▶ _Exercise materials_
== Segment start ==

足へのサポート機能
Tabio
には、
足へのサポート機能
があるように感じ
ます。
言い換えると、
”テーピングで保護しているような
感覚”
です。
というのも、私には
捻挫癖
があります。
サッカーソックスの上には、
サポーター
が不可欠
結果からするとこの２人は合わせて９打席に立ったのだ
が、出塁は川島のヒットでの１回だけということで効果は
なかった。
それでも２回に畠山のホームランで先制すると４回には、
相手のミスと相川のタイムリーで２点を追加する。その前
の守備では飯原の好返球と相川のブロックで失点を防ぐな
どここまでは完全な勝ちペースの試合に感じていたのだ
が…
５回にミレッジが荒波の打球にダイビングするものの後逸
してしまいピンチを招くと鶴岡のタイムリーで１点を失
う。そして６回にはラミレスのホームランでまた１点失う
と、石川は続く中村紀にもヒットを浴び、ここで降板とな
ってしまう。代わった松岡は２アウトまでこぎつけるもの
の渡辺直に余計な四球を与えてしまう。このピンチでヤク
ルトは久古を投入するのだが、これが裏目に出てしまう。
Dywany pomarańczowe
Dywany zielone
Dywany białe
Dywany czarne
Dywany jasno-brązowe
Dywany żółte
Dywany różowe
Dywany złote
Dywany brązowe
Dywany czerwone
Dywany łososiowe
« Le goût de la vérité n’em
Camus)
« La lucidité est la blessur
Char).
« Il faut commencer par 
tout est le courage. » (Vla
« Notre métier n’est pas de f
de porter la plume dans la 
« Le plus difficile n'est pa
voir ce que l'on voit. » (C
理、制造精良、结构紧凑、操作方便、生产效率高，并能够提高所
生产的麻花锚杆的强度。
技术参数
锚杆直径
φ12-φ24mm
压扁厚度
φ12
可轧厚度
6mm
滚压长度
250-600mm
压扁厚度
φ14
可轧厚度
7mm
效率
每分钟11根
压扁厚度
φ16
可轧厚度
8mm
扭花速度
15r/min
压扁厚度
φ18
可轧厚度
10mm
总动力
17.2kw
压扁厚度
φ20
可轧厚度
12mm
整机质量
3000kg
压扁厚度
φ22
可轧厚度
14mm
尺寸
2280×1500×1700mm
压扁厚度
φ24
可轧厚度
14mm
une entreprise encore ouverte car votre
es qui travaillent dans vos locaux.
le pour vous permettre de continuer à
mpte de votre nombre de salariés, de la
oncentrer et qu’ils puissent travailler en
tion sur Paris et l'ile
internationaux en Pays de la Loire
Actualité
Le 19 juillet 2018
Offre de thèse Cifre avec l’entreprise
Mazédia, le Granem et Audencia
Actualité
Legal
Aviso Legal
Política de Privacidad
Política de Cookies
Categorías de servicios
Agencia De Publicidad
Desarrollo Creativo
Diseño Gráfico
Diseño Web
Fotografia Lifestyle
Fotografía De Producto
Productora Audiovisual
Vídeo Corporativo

== Segment end ==

Set down each line exactly as it appears, starting at the top of the data and ending at the line containing "と、石川は続く中村紀にもヒットを浴び、ここで降板とな", and include no other lines.

▶ _Output of the task_
足へのサポート機能
Tabio
には、
足へのサポート機能
があるように感じ
ます。
言い換えると、
”テーピングで保護しているような
感覚”
です。
というのも、私には
捻挫癖
があります。
サッカーソックスの上には、
サポーター
が不可欠
結果からするとこの２人は合わせて９打席に立ったのだ
が、出塁は川島のヒットでの１回だけということで効果は
なかった。
それでも２回に畠山のホームランで先制すると４回には、
相手のミスと相川のタイムリーで２点を追加する。その前
の守備では飯原の好返球と相川のブロックで失点を防ぐな
どここまでは完全な勝ちペースの試合に感じていたのだ
が…
５回にミレッジが荒波の打球にダイビングするものの後逸
してしまいピンチを招くと鶴岡のタイムリーで１点を失
う。そして６回にはラミレスのホームランでまた１点失う
と、石川は続く中村紀にもヒットを浴び、ここで降板とな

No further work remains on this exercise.